The Company’s liability under the warranty shall be limited to repairing or replacing the Goods in question or refunding the price of such Goods.
8. The Buyers right of cancellation
The Buyer has the right to cancel the contract at any time up to the end of 7 working days after the Buyer receives the goods.
To exercise this right of cancellation, the buyer must give written notice to the Company by letter or via email, giving details of the goods ordered and any order reference. Notification by telephone is not sufficient.
If the Buyer chooses to cancel the order after the goods have been delivered, the Buyer will be responsible for returning the goods to the Company at the buyer’s own cost. The goods must be returned to the address provided.

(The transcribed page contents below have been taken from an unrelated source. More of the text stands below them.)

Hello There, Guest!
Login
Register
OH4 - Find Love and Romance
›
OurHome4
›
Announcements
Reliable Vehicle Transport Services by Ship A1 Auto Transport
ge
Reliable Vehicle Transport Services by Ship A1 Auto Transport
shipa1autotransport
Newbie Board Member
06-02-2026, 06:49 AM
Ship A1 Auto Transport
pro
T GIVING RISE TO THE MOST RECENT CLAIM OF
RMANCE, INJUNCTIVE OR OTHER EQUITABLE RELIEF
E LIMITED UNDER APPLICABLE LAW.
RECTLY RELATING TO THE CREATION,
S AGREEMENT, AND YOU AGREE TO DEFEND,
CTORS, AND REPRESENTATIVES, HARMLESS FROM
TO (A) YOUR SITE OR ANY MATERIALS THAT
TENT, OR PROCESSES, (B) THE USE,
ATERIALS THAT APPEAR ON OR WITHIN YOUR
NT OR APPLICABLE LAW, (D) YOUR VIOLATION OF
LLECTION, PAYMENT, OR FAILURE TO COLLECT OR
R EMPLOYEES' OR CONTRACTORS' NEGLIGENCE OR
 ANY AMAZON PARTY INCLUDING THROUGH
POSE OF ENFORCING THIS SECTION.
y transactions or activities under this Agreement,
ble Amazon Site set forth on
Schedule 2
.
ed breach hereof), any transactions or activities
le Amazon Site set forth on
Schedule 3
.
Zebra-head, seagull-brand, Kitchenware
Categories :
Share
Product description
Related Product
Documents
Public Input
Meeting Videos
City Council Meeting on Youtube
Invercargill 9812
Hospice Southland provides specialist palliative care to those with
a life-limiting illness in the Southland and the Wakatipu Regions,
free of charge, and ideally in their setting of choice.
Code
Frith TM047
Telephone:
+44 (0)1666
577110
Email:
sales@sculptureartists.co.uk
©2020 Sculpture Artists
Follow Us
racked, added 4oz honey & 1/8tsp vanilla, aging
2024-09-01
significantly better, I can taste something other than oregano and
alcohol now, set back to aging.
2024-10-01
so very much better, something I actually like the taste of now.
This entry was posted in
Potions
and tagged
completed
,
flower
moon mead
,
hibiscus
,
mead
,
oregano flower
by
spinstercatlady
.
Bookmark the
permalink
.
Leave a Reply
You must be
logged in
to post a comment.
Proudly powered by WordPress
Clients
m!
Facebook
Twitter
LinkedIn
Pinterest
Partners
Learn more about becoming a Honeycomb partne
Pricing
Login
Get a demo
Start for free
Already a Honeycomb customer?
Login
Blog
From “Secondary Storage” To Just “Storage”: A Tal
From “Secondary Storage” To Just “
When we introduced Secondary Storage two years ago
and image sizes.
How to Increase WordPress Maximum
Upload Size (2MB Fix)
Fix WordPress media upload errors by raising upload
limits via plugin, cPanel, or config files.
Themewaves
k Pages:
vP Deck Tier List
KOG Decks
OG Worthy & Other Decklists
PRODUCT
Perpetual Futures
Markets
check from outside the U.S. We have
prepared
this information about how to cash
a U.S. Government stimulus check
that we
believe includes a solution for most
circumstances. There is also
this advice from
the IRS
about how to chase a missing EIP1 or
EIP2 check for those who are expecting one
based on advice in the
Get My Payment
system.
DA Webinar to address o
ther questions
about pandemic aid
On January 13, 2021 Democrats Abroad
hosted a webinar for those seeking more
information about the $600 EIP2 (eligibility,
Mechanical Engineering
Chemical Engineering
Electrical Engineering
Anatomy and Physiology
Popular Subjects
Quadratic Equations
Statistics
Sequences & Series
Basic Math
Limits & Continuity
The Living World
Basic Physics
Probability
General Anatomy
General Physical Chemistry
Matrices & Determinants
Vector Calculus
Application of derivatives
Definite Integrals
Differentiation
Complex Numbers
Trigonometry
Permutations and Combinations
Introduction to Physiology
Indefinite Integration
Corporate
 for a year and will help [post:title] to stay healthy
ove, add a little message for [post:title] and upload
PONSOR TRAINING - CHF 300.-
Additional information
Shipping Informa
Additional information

The Buyer must take reasonable care to ensure the goods are not damaged in the meantime or in transit.
Once the Buyer has notified the Company that the Buyer is cancelling the contract, the Company will refund or re-credit you within 30 days from receipt of the returned goods for any sum that has been paid by you or debited from your credit card for the goods excluding any delivery fees.
 If you do not return the goods as required, the Company may charge you a sum not exceeding the direct costs of recovering the goods.
The Company may charge a 25% restocking fee for items returned that are not in a suitable condition.
9. The Companies Right of Cancellation
If for reasons beyond our reasonable control, including but not limited to an inability or failure on the part of the manufacturers or suppliers of the goods to supply the goods to the Company, we are unable to supply the goods to you, the Company may cancel the agreement at any time before the goods are delivered by giving notice to you.
The Company shall promptly repay to you any sums paid by you or on your behalf under or in relation the agreement. The Company shall not be liable for any other loss or damage whatever arising from such cancellation.
10. Limitation of Liability
The Company shall under no circumstances be liable to the Buyer for any consequential, indirect or economic loss or damages.
11. Force Majeure
If either party is subject to an event of Force Majeure, that is circumstances outside its reasonable control, including but not limited to war, fire, industrial disputes or civil commotion, it shall notify the other and the first party’s obligations under these Terms shall be suspended until it notifies the other party of the end of such event of Force Majeure.
12. General
If any part of these Terms is found to be void or unenforceable by any Court of competent jurisdiction, such part shall be severed from these Terms which will otherwise remain in full force and effect.

These Terms shall be governed by and interpreted according to English Law and the parties submit to the exclusive jurisdiction of the English Courts.